### What this task involves
Return only the lines below starting at the line containing "left elbow: (668, 673)" and ending at the line containing "left shoulder: (672, 285)", both included, exactly as they are and with no pictures.
*** Records supplied ***
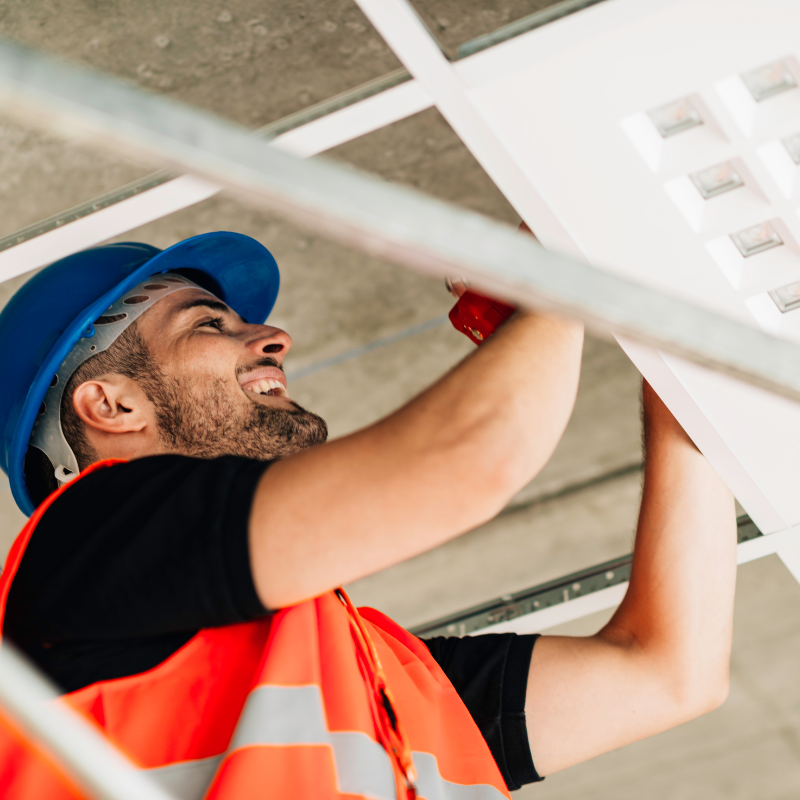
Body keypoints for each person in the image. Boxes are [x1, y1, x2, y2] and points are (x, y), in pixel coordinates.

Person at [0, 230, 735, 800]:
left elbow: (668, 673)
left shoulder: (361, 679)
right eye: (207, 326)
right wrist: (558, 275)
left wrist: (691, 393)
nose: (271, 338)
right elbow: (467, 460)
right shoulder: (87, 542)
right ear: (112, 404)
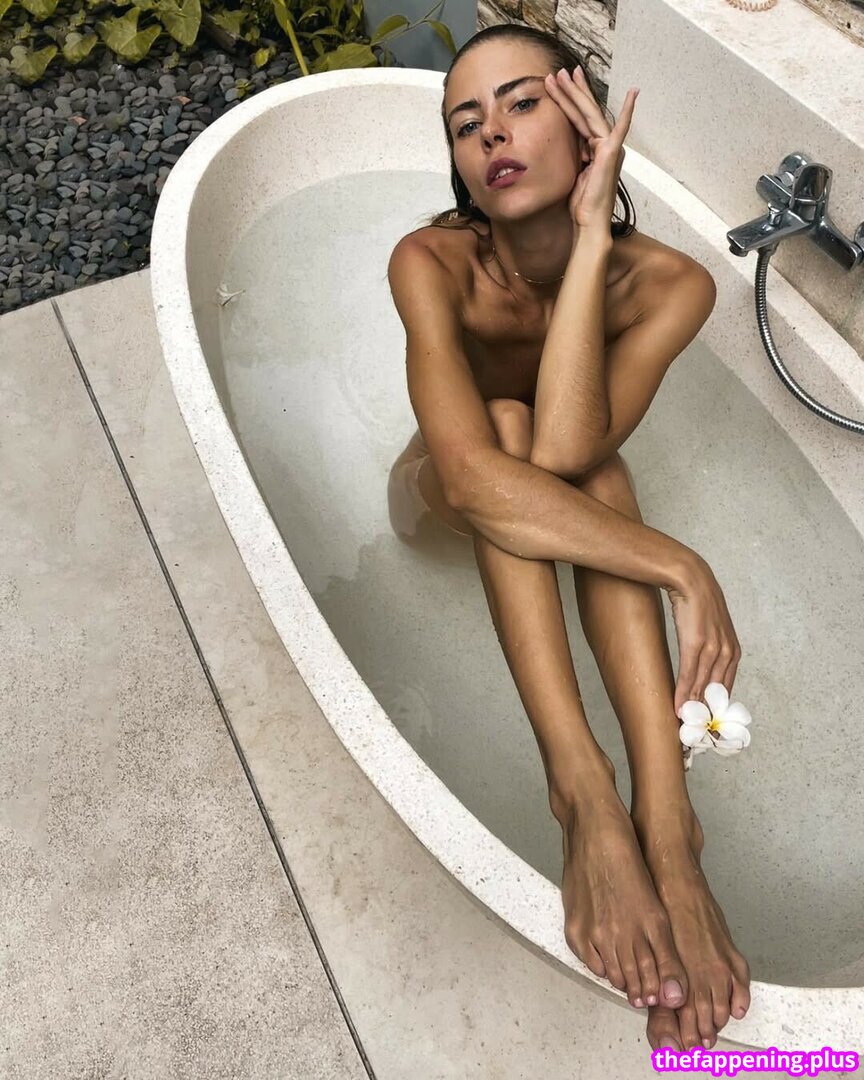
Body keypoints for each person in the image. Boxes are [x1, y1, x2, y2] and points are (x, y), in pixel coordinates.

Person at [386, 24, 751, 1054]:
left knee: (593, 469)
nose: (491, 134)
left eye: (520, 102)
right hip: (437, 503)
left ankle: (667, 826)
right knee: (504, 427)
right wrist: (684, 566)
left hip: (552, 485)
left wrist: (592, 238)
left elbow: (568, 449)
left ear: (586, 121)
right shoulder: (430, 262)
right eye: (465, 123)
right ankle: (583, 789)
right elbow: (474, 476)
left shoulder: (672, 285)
*** End of Records supplied ***
*** Records supplied ***
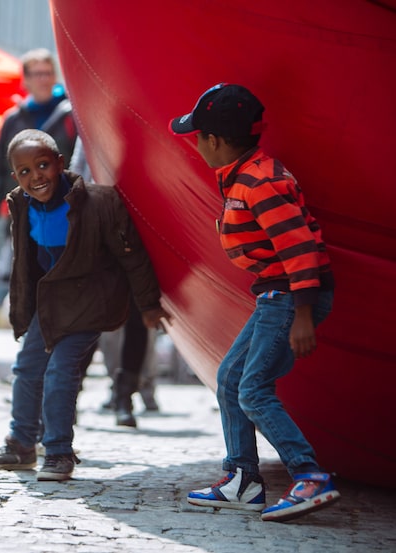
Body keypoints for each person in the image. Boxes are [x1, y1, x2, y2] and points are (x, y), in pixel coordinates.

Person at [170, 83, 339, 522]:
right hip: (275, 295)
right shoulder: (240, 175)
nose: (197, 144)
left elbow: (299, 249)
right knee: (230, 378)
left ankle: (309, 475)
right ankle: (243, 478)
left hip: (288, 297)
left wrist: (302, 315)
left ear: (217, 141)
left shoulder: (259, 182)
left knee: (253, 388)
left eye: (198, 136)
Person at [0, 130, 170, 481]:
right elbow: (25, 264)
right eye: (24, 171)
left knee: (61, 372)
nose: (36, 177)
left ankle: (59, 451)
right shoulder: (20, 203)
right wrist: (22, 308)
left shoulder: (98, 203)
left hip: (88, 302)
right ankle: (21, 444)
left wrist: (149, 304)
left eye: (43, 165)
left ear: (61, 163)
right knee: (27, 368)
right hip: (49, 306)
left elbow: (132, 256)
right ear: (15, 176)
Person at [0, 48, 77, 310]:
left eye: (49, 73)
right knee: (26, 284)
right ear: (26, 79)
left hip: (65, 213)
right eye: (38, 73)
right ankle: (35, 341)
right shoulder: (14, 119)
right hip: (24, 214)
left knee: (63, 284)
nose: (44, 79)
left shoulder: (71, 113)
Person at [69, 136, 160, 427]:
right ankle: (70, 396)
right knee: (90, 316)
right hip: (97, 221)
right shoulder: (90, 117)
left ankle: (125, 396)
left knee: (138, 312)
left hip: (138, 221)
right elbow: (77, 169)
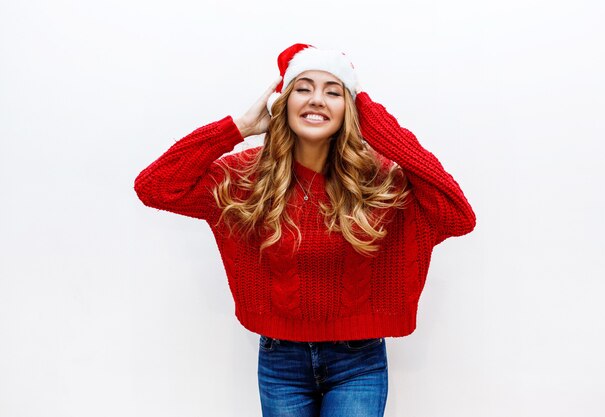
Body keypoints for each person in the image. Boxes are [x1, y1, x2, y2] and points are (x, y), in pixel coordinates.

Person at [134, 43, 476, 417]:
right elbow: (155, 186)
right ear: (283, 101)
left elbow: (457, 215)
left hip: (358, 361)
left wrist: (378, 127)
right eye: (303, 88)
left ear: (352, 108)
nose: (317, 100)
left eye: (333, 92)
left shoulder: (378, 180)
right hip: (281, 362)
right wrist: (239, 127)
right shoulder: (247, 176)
*** End of Records supplied ***
*** Records supplied ***
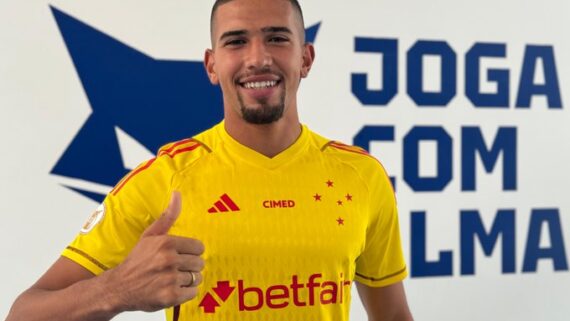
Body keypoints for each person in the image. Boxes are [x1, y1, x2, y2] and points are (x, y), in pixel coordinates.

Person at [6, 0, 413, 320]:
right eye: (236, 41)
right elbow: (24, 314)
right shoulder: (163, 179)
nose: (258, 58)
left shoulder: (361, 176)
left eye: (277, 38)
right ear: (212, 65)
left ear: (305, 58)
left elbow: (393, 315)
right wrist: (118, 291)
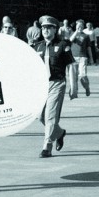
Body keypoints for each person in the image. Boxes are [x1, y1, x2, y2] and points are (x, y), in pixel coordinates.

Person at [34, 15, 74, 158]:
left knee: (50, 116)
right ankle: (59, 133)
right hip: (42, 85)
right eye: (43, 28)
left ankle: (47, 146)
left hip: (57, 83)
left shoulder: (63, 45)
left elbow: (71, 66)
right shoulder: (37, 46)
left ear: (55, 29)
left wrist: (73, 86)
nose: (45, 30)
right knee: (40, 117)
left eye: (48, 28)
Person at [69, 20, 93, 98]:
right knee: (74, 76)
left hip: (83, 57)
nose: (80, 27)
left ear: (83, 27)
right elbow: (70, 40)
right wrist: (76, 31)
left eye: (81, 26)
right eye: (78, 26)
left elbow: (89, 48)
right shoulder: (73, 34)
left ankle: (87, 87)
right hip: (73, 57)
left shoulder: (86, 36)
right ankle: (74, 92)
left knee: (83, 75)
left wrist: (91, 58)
*** End of Records supplied ***
### Answer space
left elbow: (668, 673)
left shoulder: (361, 679)
right eye: (207, 326)
right wrist: (558, 275)
left wrist: (691, 393)
nose: (271, 338)
right elbow: (467, 460)
right shoulder: (87, 542)
right ear: (112, 404)
Body keypoints for each person in the image. Boxes are [x1, y1, x2, y2] and points are (x, y), in pixel coordinates.

Person at [386, 24, 751, 1054]:
left knee: (593, 469)
nose: (491, 134)
left eye: (520, 102)
right hip: (437, 503)
left ankle: (667, 826)
right knee: (504, 427)
right wrist: (684, 566)
left hip: (552, 485)
left wrist: (592, 238)
left elbow: (568, 449)
left ear: (586, 121)
right shoulder: (430, 262)
right eye: (465, 123)
right ankle: (583, 789)
right elbow: (474, 476)
left shoulder: (672, 285)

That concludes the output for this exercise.